Why the implementation of software that interoperates across social care and healthcare is critical in a post-COVID landscape
By Jonathan Papworth, Founder of Person Centred Software
Social care has historically not been the most technologically advanced sector. When the desktop computer became common in many industries, the mobile nature of care meant that frontline carers had no opportunity to take advantage of computer systems. However, modern mobile devices, such as the iPhone, have allowed social care to adopt fully digital processes, including care planning and evidencing of care.
The coronavirus outbreak demonstrated that sharing information is crucial to help improve clinical decision-making, as the lack of knowledge of the impact in care homes before led to some poor choices at the time. The NHS and DHSC have realised that they need more information about the care provided in social care and that social care itself would benefit from having access to healthcare information. Although the ideal is for both parties to have access to a standard set of information that meets the needs of all parties, two challenges need to be addressed. The first is that more than 50% of care providers in the UK are still operating paper-based care systems, which means there is no opportunity for digital interoperability. The second is the plethora of systems in use across health and social care.
Two initial solutions were selected; one was the Summary Care Record Application, whereby 11,000 iPads were distributed to care providers to access the healthcare records of the people they provided care for. The other was Capacity Tracker, which asked care providers to supply a summary of information about the people in their care. These two solutions had the opportunity to provide the necessary information to both parties. Still, the problem is that care providers generally don’t operate how these solutions operate. In addition, many social care providers have adopted digital care systems that operate in line with their care practices, so having an alternative system that is not in line with their care processes adds a burden.
Moreover, it soon became apparent that social care needed to continue to use systems suited to their care practices; communicating this information to other parties, including the regulator, could help to ensure the best decisions are made. A pilot study that collected specific COVID statistics from several care providers showcased that social care could collate information across different systems based on a common standard.
That said, one obstacle with data sharing is that, until now, healthcare information was unavailable outside of healthcare professionals. This meant that a registered nurse working in a nursing home could access information, but the manager they reported to couldn’t. It also meant that there was no access to residential care homes or domiciliary care providers. Fortunately, in the past few weeks, this situation has been resolved. All types of registered social care providers in England can now view healthcare information digitally, in many cases from within their day-to-day care software. However, social care providers still need to demonstrate they have the digital maturity to manage medical information about an individual in their care by meeting the standards set by the Data Security and Protection Toolkit. Only then will they be given access to the vast array of healthcare information required to deliver outstanding care.

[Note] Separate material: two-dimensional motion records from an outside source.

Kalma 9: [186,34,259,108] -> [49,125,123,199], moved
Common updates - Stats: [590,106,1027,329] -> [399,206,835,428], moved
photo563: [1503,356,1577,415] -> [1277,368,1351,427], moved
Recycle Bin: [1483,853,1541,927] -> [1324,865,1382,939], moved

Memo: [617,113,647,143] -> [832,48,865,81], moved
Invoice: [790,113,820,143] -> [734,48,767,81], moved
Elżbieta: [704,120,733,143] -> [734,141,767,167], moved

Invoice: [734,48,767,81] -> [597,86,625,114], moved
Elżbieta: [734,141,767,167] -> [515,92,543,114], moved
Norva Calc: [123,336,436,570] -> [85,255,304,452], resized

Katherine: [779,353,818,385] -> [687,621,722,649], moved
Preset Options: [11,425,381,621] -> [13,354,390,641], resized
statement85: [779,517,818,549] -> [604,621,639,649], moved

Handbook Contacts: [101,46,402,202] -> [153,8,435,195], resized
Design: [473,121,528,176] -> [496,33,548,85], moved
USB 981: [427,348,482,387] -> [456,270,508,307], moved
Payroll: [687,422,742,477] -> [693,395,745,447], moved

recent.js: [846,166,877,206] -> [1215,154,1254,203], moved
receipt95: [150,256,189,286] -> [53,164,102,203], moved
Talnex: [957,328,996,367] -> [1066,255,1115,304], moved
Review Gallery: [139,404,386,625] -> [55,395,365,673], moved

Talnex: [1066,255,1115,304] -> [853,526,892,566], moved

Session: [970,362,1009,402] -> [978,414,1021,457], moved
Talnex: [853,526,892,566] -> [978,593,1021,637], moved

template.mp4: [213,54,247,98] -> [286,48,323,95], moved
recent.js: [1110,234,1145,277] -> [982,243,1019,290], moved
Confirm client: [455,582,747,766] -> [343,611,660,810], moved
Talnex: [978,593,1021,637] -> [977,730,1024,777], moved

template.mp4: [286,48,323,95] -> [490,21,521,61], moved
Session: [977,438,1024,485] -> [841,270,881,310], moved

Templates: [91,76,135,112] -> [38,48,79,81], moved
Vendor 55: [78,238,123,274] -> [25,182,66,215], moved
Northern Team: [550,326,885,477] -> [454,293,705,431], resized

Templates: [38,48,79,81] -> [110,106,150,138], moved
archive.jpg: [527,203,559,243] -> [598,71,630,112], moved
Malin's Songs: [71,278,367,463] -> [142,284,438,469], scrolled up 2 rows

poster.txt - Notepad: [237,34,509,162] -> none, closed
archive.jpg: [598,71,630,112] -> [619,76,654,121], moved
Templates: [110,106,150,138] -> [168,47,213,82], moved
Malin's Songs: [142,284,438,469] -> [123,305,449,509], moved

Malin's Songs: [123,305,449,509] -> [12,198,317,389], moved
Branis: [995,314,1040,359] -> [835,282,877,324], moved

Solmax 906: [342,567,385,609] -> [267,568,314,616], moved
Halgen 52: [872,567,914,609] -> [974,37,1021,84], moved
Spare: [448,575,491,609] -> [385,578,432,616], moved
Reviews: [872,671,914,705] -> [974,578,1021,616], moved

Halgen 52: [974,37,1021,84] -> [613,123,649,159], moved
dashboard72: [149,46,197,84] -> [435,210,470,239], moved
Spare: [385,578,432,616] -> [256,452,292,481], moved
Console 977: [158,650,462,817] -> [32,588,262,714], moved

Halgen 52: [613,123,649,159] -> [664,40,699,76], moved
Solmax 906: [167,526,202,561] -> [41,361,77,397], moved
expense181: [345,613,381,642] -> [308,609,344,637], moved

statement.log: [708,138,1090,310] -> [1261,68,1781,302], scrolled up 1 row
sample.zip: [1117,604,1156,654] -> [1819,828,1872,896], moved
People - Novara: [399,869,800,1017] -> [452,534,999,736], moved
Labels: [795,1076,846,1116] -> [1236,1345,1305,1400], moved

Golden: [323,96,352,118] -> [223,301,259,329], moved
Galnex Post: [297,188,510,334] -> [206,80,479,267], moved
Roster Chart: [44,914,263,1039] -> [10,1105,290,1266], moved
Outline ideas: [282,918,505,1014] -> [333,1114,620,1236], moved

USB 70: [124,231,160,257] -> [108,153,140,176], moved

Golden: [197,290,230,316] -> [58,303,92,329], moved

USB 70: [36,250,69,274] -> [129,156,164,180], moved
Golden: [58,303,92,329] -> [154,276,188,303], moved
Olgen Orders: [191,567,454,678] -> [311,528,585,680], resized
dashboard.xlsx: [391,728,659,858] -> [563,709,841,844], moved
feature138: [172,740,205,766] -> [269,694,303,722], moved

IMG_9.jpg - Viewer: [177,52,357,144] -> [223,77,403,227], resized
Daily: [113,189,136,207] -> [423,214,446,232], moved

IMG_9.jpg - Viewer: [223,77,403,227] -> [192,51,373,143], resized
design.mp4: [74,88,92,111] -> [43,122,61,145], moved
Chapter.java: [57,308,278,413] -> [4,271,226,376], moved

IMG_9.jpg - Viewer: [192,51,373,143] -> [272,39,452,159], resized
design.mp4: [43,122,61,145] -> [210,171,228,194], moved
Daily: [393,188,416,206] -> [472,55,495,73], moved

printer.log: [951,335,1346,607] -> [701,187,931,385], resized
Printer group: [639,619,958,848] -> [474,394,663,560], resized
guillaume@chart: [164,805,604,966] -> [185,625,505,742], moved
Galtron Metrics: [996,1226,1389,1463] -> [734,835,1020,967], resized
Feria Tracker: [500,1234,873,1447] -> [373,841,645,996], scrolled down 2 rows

The standards for communicating information from social care to healthcare are still being developed. Still, many paper-based care providers are not able to share their information digitally without the onerous option of dual entry. The initiative of providing financial support to social care to adopt digital systems, which has led to the Assured Supplier List, aims to increase the percentage of digitally enabled care providers to 80% by 2024 – using systems capable of meeting the standards set for interoperability.
Two years ago, the vision of social care providers having systems that interoperate with healthcare seemed decades away. The pandemic has shown that the two sectors can work together to create standards that enable interoperability, and the obstacles, once clearly expressed, can be overcome.
Overall, the past 24 months have shown that social care has started to lead the way in the use of technology, particularly in the sharing of information. The concept of a Shared Care Record being utilised across all systems, with the current version of any person’s medical and care information available to all who need it, is tantalisingly close to becoming a reality.
Jonathan Papworth is the founder of Person Centred Software, a digital care technology pioneer. Founded in 2013 to improve the quality of life for people in social care, Person Centred Software has become an award-winning global company with over 3,000 care providers in the UK alone using their digital care management system.
With over 30 years of experience developing technology for the care sector, Person Centred Software knows passion creates the best opportunity for real change – and the founder continues to stay at the helm of the business to help drive digital development in the sector.